Sometimes I look in the mirror and think “damn I look hot.” Yes, that’s right. I think that, and I believe that to be true. There is nothing wrong with this. I celebrate myself for taking care of myself. Do I feel this way every single day? No! Which is why it’s so important to celebrate and acknowledge yourself when you are feeling good and not so good.
Talk about your achievements. Talk yourself up. Show the world what a great artist, financial consultant, influencer, coach, app designer, taxi driver, father you are! You are important, and you have something special to give to the world.
When you try to be humble, you hide this gift from yourself and from all of us. It really is a lose-lose for everybody. You tell yourself that who you are and what you do doesn’t matter and isn’t worth sharing. When you do this, you are giving your power away. You are telling the world “Hey, don’t look at me. I have nothing to offer you.” And so you hide in your corner and pretend that you are not a badass, liberated, and successful person. This leads to resentments within yourself that ultimately get projected onto every other area of your life: your friends, family, partners, job, hobbies, and so on. You start to resent the very life you are living. You feel trapped and suppressed, yet you don’t know how to get out because you thought you were doing the right thing by being humble.

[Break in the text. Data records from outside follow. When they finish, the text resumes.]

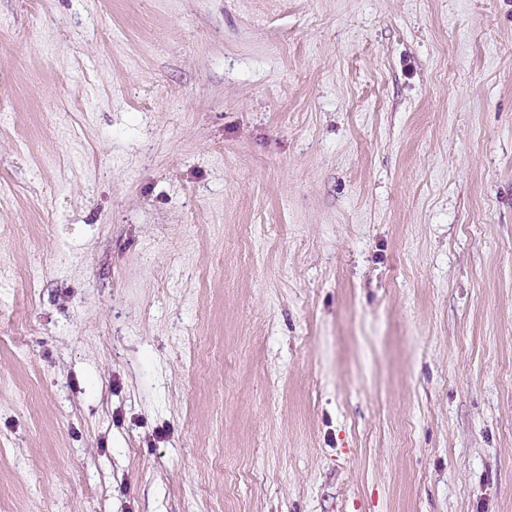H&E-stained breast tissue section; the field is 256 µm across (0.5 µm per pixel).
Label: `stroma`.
<instances>
[{"label":"stroma","mask_w":512,"mask_h":512,"mask_svg":"<svg viewBox=\"0 0 512 512\" xmlns=\"http://www.w3.org/2000/svg\"><path fill=\"white\" fill-rule=\"evenodd\" d=\"M1 226L0 512H512V0H0Z\"/></svg>","instance_id":"stroma-1"}]
</instances>
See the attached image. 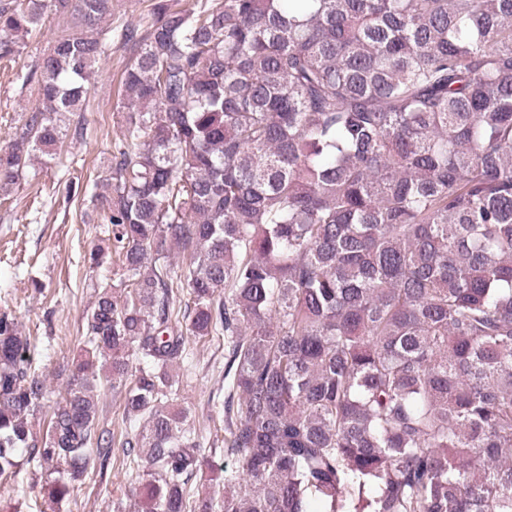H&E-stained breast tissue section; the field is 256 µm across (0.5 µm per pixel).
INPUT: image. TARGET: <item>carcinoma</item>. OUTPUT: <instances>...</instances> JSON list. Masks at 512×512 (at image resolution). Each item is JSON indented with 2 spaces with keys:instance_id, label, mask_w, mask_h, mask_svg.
<instances>
[{
  "instance_id": "carcinoma-1",
  "label": "carcinoma",
  "mask_w": 512,
  "mask_h": 512,
  "mask_svg": "<svg viewBox=\"0 0 512 512\" xmlns=\"http://www.w3.org/2000/svg\"><path fill=\"white\" fill-rule=\"evenodd\" d=\"M113 5L0 0V61L62 26L22 77L5 197L129 49L89 262L134 281L98 290L45 420L36 345L0 312V477L32 465L69 498L112 458L110 384L141 512H512V0H156L115 36ZM188 333L226 340L208 449L174 403ZM219 447L242 472L202 497ZM124 408V390L106 388L102 391L100 400L101 423L114 429L116 441L120 440L121 433V418Z\"/></svg>"
}]
</instances>
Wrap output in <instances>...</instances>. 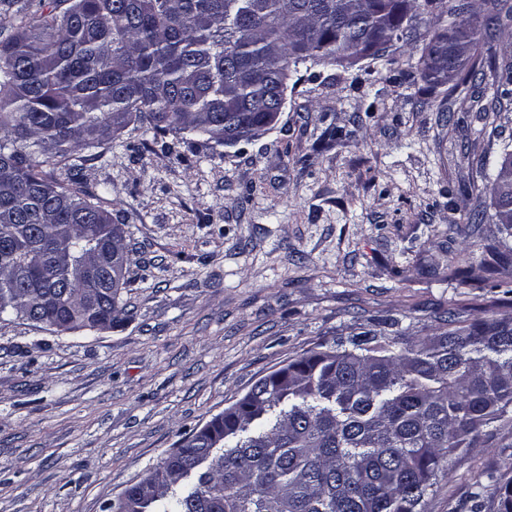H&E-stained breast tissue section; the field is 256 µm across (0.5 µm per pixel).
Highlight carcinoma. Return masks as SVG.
Listing matches in <instances>:
<instances>
[{
    "label": "carcinoma",
    "mask_w": 512,
    "mask_h": 512,
    "mask_svg": "<svg viewBox=\"0 0 512 512\" xmlns=\"http://www.w3.org/2000/svg\"><path fill=\"white\" fill-rule=\"evenodd\" d=\"M0 44V317L54 332L115 320L131 262L123 232L81 183L57 180L75 152L130 125L205 136L224 124L248 141L269 131L290 68L353 64L399 42L423 43L422 73L458 76L440 47L459 37L481 56L479 26L512 12L490 0H72ZM45 160H40V157ZM512 227V165L492 183ZM413 343L376 329L324 342L262 377L224 416V443L191 435L143 512H426L427 499L473 448H512V320L467 322ZM471 512H512V467L475 482Z\"/></svg>",
    "instance_id": "1"
}]
</instances>
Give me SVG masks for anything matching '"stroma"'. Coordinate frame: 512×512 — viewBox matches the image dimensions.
<instances>
[{
  "label": "stroma",
  "mask_w": 512,
  "mask_h": 512,
  "mask_svg": "<svg viewBox=\"0 0 512 512\" xmlns=\"http://www.w3.org/2000/svg\"><path fill=\"white\" fill-rule=\"evenodd\" d=\"M493 61L432 85L421 43L298 66L277 124L218 146L129 128L69 173L131 249L122 319L54 333L0 320V512H101L260 377L366 325L512 318L491 183L512 150V17ZM482 207L472 214L468 194ZM428 512H468L512 448L454 457Z\"/></svg>",
  "instance_id": "35a3bbf8"
}]
</instances>
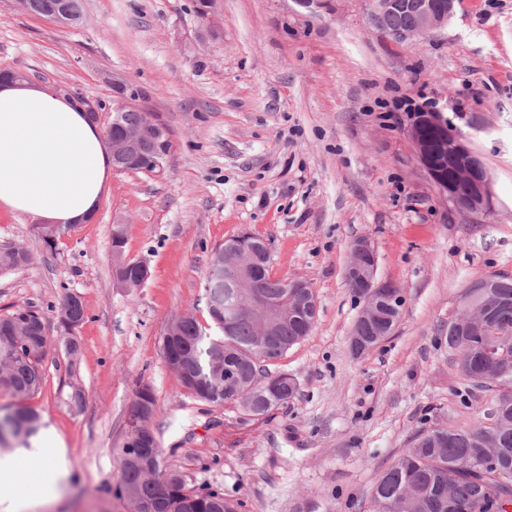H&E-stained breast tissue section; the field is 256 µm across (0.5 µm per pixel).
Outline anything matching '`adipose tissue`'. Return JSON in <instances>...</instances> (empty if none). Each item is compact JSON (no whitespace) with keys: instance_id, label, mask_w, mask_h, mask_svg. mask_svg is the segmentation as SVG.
<instances>
[{"instance_id":"ef3b65f1","label":"adipose tissue","mask_w":512,"mask_h":512,"mask_svg":"<svg viewBox=\"0 0 512 512\" xmlns=\"http://www.w3.org/2000/svg\"><path fill=\"white\" fill-rule=\"evenodd\" d=\"M112 156L95 122L53 88L0 83V209L41 224L76 227L96 213ZM57 484L64 454L0 456V512H19L16 476L25 466Z\"/></svg>"}]
</instances>
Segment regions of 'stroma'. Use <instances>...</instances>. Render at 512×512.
<instances>
[{"label": "stroma", "mask_w": 512, "mask_h": 512, "mask_svg": "<svg viewBox=\"0 0 512 512\" xmlns=\"http://www.w3.org/2000/svg\"><path fill=\"white\" fill-rule=\"evenodd\" d=\"M194 5L84 0L81 23L63 27L0 0V69L101 103L105 122L123 85L174 142L163 175L113 172L94 223L55 251L33 220L0 211V246L30 255L0 272V315L31 305L44 317V381L28 404L69 468L54 493L27 468L23 512H126L118 452L144 385L165 468L223 490L235 512H369L416 433L467 414L446 339L463 288L512 275V0H458L447 28L402 47L370 28L365 0L313 14L295 0H221L217 38ZM431 108L489 169L492 214L451 209L429 180L406 129ZM117 228L125 256L151 271L134 290L113 279ZM244 229L270 240L274 277L308 281L319 300L310 335L269 367L299 392L263 416L187 395L160 349L179 314L208 322L210 253ZM360 237L403 306L392 336L356 358L361 304L345 269ZM66 292L86 308L73 367L57 331ZM74 385L78 414L65 403Z\"/></svg>", "instance_id": "obj_1"}]
</instances>
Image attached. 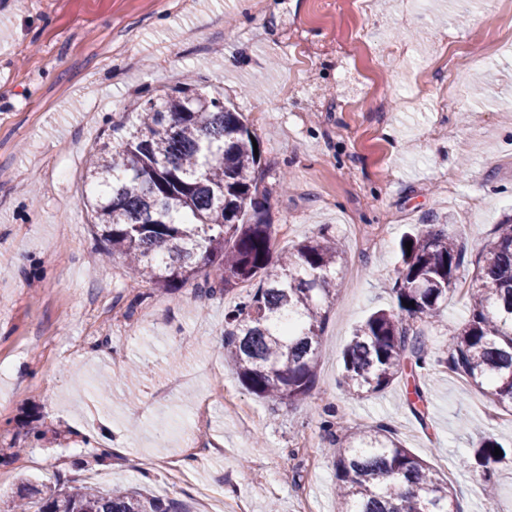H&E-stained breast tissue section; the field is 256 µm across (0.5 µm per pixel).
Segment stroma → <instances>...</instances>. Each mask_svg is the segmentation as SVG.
I'll return each mask as SVG.
<instances>
[{"mask_svg":"<svg viewBox=\"0 0 512 512\" xmlns=\"http://www.w3.org/2000/svg\"><path fill=\"white\" fill-rule=\"evenodd\" d=\"M188 74L262 144L275 252L324 233L344 253L314 394L289 408L224 361V314L245 289L165 292L94 246L90 149ZM508 215L512 0H0V512L23 485L88 482L187 512L204 489L224 512H340L332 417L386 425L461 512H512V458L492 500L462 465L485 438L512 445V414L442 367L378 394L342 385L354 327L396 307L401 239L437 224L472 260ZM468 314L459 288L423 324L434 356Z\"/></svg>","mask_w":512,"mask_h":512,"instance_id":"obj_1","label":"stroma"}]
</instances>
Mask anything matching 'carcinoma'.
Returning <instances> with one entry per match:
<instances>
[{
	"label": "carcinoma",
	"instance_id": "obj_1",
	"mask_svg": "<svg viewBox=\"0 0 512 512\" xmlns=\"http://www.w3.org/2000/svg\"><path fill=\"white\" fill-rule=\"evenodd\" d=\"M117 145L88 159L86 203L103 255L127 261L133 277L165 291L193 284L203 299L255 282L224 315V361L259 398L285 407L313 395L320 337L342 251L326 235L273 256L271 192L263 185V150L233 104L191 83L149 98L112 124ZM404 241L391 286L400 315L379 310L358 325L344 355V384L383 392L431 364L417 322L440 316L467 264L463 246L426 224ZM220 276L197 282L203 267ZM468 319L453 329L437 365L488 386L490 401L512 412V217L494 229L469 284ZM414 302L412 306L405 303ZM336 495L341 512H461L444 480L382 425L337 435ZM499 443L483 442L474 464L490 477ZM39 512H184L175 499L133 489L74 485L40 498Z\"/></svg>",
	"mask_w": 512,
	"mask_h": 512
}]
</instances>
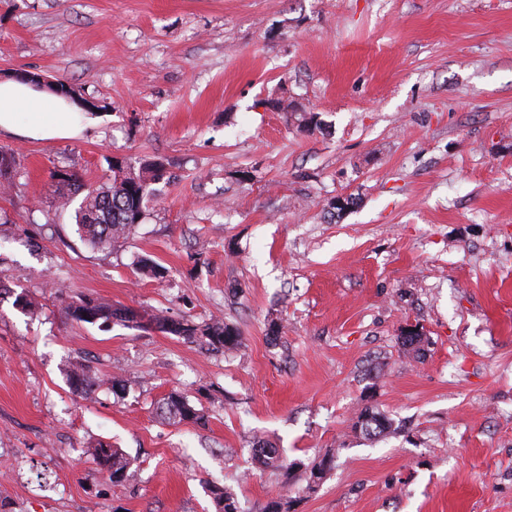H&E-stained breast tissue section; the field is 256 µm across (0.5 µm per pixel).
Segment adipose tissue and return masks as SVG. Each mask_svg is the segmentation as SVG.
I'll return each instance as SVG.
<instances>
[{"mask_svg":"<svg viewBox=\"0 0 512 512\" xmlns=\"http://www.w3.org/2000/svg\"><path fill=\"white\" fill-rule=\"evenodd\" d=\"M26 124H19V115ZM84 129L75 106L56 93L18 80L0 81V132H20L31 139L73 138Z\"/></svg>","mask_w":512,"mask_h":512,"instance_id":"adipose-tissue-1","label":"adipose tissue"}]
</instances>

The time is now to break free of the chains that bind you. By this I mean words and the rulership they have on your life. Humbleness is just a word. Let it mean whatever you want it to mean. Narcissism is just a word. Let this mean whatever you want it to mean. But don’t let them have power over you that makes you feel like you can’t be your true self. This is the most important piece. We are all just telling each other stories and believing them. But you don’t have to. You can write your own story, change your perspective, and express yourself in ways that are aligned with the real you.